Pada masa Bani Umayyah hanya mengenal dunia syair sebagai titik puncak
ekspresi seni, dikarenakan Bani Umayyah sangat resisten terhadap pengaruh
selain Arab. Berbeda dengan zaman Abbasiyah interaksi peradaban dan budaya
dengan bangsa non Arab, dimana
heterogintas etnis, suku bangsa, dan bahasa yang ada dilindungi, membawa pada
heterogonitas bahasa dan bentuk sastra. Heterogenitas ini membawa pada kekayaan
khazanah Islam pada masa Abbasiyah. Bahasa Arab sebagai bahasa resmi negara
semakin menyebar, dan mendapatkan penyeimbang dari bahasa-bahasa lainnya,
seperti bahasa Persia, Turki, dan India. Kemajemukan bahasa membuka ruang bagi
tumbuh suburnya karya-karya kesusastraan.
Bermunculanlah
para sastrawan yang ahli di bidang seni bahasa ini baik puisi maupun prosa.
Wilayah kajian sastra tidak hanya puisi dan prosa tetapi sudah meluas dalam
bidang karya tulis lainnya. Sastrawan pada masa ini dianggap sebagai gudangnya
ilmu pengetahuan.
Masa golden
age Abbasiah pada berbagai bidang membawa kemajuan pesat dalam bidang
sastra. Masa Abbasiyah dapat dikatakan sebagai masa keemasan kesusastraan
Muslim masa klasik.
Terdapat beberapa faktor yang menyebabkan terjadi
perkembangan dunia sastra pada masa dinasti Abbasiyah, yakni 1) stabilitas
politik, 2) kemajuan sektor ekonomi (kesejahteraan masyarakat), 3)
Berkembangnya sistem pendidikan dan meningkatnya semangat pengembangan ilmu
pengetahuan, 4) interaksi antar budaya dan peradaban yang semakin meningkat,
dan 5) Popularitas para sastrawan, 6) kualitas karya sastra semakin
meningkat, dan 7) perkembangan variasi genre sastra, 8) apresiasi masyarakat
dan pemerintah yang tinggi terhadap karya sastra.

a.
Perkembangan Prosa
Secara garis besar sastra arab dibagi atas dua
bagian yaitu prosa dan syair. Prosa terdiri atas beberapa bagian, yaitu:
a.
Kisah
(Qisshah), adalah cerita tentang berbagai hal, baik yang bersifat
realistis maupun fiktif, disusun menurut urutan penyajian yang logis dan
menarik. Kisah meliputi Hikayat, Qissah Qasirah dan Uqushah.

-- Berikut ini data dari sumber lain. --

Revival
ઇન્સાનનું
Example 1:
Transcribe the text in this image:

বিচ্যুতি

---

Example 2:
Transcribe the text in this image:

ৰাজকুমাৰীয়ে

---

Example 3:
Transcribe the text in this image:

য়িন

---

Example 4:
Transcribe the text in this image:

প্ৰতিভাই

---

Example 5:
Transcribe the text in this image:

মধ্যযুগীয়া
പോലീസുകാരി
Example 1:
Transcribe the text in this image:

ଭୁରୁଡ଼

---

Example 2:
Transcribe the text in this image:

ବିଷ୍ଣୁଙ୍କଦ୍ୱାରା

Kisah yang berkembang pada masa abbasiyah tidak hanya terbatas pada cerita
keagamaan, tetapi sudah berkaitan dengan hal lain yang lebih luas, seperti
kisah filsafat.
b.
Amsal(peribahasa)
dan Kata mutiara (al-hikam) adalah ungkapan singkat yang bertujuan
memberikan pengarahan dan bimbingan untuk pembinaan kepribadian dan akhlak.
Amsal dan kata mutiara pada masa Abbasiyah dan sesudahnya lebih menggambarkan
pada hal yang berhubungan dengan filsafat, sosial, dan politik. Tokoh terkenal
pada masa ini adalah Ibnu Al-Muqoffal.
c.
Sejarah (tarikh),atau
riwayat (sirah). Sejarah atau riwayat
mencakup sejarah beberapa negeri dan kisah perjalanan yang dilakukan para tokoh
terkenal. Karya sastra yang terkenal dalam bidang ini antara lain: adalah mu’jam al Buldan (ensiklopedi kota dan
negara) oleh Yaqut Al-Rumi (1179-1229). Tarikh Al-Hindi (sejarah India)

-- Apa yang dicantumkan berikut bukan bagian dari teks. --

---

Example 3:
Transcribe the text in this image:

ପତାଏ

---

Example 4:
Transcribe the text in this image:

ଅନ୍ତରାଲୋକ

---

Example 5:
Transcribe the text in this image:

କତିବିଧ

oleh Al- Biruni (w.448 H/ 1048 M). Karya Ilmiah (Abhas ‘Ilmiyyah)
mencakup berbagai bidang ilmu, diantaranya yang terkenal berkenaan dengan hal
ini adalah kitab al Hawayan (buku tentang hewan).
Pada masa pemerintahan Dinasti Bani Abbasiyah telah terjadi perkembangan
yang sangat menarik dalam bidang prosa. Banyak buku sastra novel, riwayat,
kumpulan nasihat, dan uraian-uraian sastra yang dikarang atau disalin dari
bahasa asing. Muncul sastrawan-sastrawan dengan berbagai karyanya:
1)
Abdullah
bin Muqaffa (wafat tahun 143 H) buku prosa yang dirintisnya diantaranya Kalilab
wa Dimnab, terjemahan dari bahasa Sansekerta,
karya seorang filosof India bernama Baidaba, yang
kemudian disalinnyadalambahasa
Arab.
2)
Abdul
Hamid Al-Katib, sebagai
pelopor seni mengarang surat.
3)
Al-Jabidb (wafat
255H), karyanya memiliki nilai sastra
tinggi, sehingga menjadi bahasa rujukan dan bahan bacaan bagi para sastrawan
kemudian.
4)
Ibnu
Qutaibab (wafat 276 H). dikenal sebagai ilmuwan dan sastrawan yang sangat
cerdas dan memiliki pengetahuan yang sangat luas tentang bahasa kesusastraan.
5)
Ibnu
Abdi Rabbib (wafat 328 H), seorang penyair yang berbakat memiliki kecendrungan
ke sajak drama. Sesuatu yang sangat langka dalam tradisi sastra Arab. Karya
terkenalnya adalah Al-Aqdul Farid,
semacam ensiklopedia Islam yang memuat banyak Ilmu pengetahuan Islam.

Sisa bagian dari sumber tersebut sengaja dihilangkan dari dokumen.